Fort Pierce also set a new record warm low Friday with 70, besting the old mark of 69 set in 1939.

Unofficially, two observation stations in Collier County topped out at 88 degrees Friday.

Expect more record warm lows on Florida’s East Coast — and record highs on the West Coast — over the weekend, the National Weather Service in Miami said.

forecast highs SFL

Full sunscreen alert for visitors to the Orlando attractions, where highs in the mid-80s are forecast this weekend. (Image credits: Above, NWS-Miami; below: NWS-Melbourne)

CFL weekend highs

FUN FEB FACT: February 10 is the first day of the year in which the record high temperature at West Palm Beach has hit 90. That happened in 1949. In Miami, the first 90-degree record high doesn’t occur until March 2; In Fort Lauderdale it’s February 14; Naples, March 8.

*

TROPICS TALK: We’re more than three months away from the hurricane season in the continental U.S., but tropical weather is front and center in another part of the country — Hawaii and, to the southwest, American Samoa. The latter was smacked on Friday by Tropical Cyclone Gita, causing high winds, flooding and mudslides.

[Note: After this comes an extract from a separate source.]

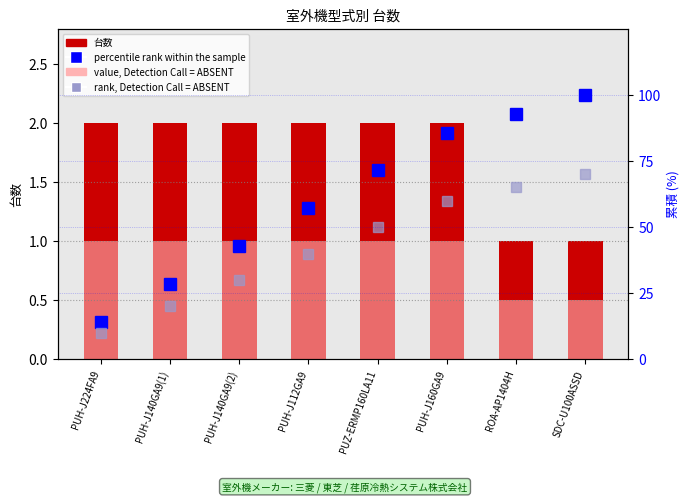

Which series has the widest spread of values?

percentile rank within the sample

The U.S. Coast Guard closed the port at Pago Pago, the capital of the island chain. The National Weather Service office there was closed, and forecasts were being issued from Honolulu, according to Radio New Zealand.

The storm damaged homes and caused power outages. American Samoa Governor Lolo Matalasi Moliga declared an emergency and said it was likely he’d ask for assistance from the U.S. government in Washington.